Extracted page text data:
[Start of Attachment]

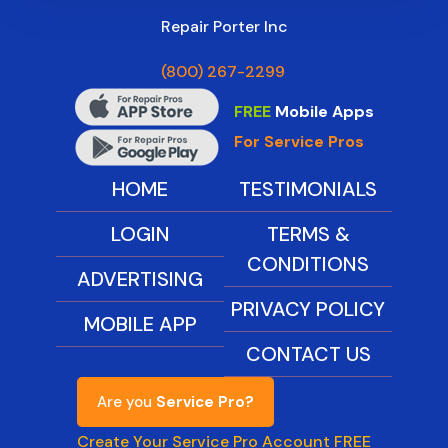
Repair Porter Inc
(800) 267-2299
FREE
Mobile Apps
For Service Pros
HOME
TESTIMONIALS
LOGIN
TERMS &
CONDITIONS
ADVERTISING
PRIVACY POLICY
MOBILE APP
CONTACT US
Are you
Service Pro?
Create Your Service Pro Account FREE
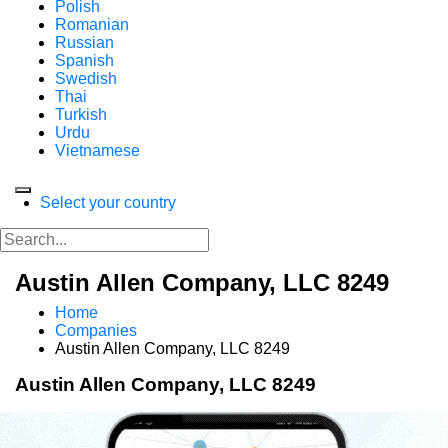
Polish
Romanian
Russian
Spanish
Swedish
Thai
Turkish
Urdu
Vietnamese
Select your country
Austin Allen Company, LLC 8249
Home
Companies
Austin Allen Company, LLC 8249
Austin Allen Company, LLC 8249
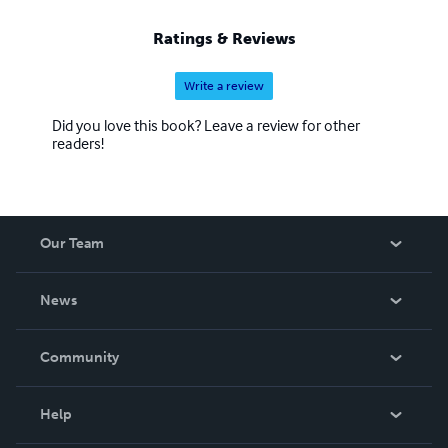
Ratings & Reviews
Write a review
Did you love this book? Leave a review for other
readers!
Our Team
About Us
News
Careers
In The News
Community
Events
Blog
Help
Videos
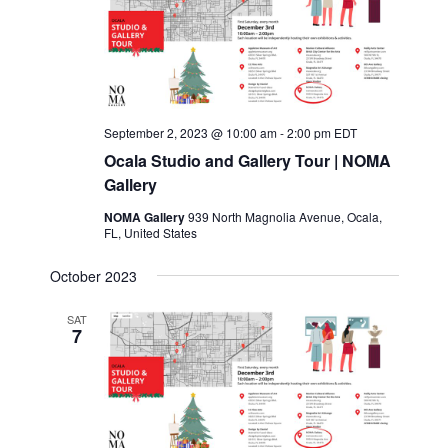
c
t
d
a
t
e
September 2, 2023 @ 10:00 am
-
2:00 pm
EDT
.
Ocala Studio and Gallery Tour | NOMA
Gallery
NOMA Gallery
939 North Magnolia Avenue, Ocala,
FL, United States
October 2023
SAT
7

[End of Attachment]
[Start of Attachment]

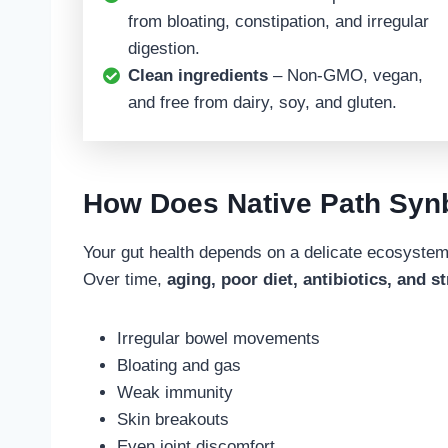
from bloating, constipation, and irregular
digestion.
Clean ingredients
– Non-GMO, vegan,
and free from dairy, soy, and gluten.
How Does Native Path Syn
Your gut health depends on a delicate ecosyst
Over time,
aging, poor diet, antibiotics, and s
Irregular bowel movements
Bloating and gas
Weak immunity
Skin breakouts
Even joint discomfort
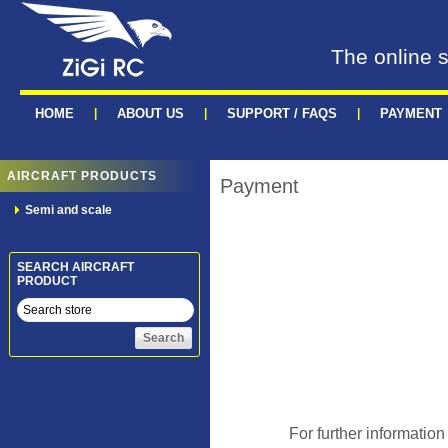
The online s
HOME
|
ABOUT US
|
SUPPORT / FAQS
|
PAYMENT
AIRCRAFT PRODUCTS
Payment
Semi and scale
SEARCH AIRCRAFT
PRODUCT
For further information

[End of Attachment]

EXERCISE OBJECTIVE: Show the lines of the records above that mention "Ocala".

RESPONSE TO THIS TASK:
Ocala Studio and Gallery Tour | NOMA
939 North Magnolia Avenue, Ocala,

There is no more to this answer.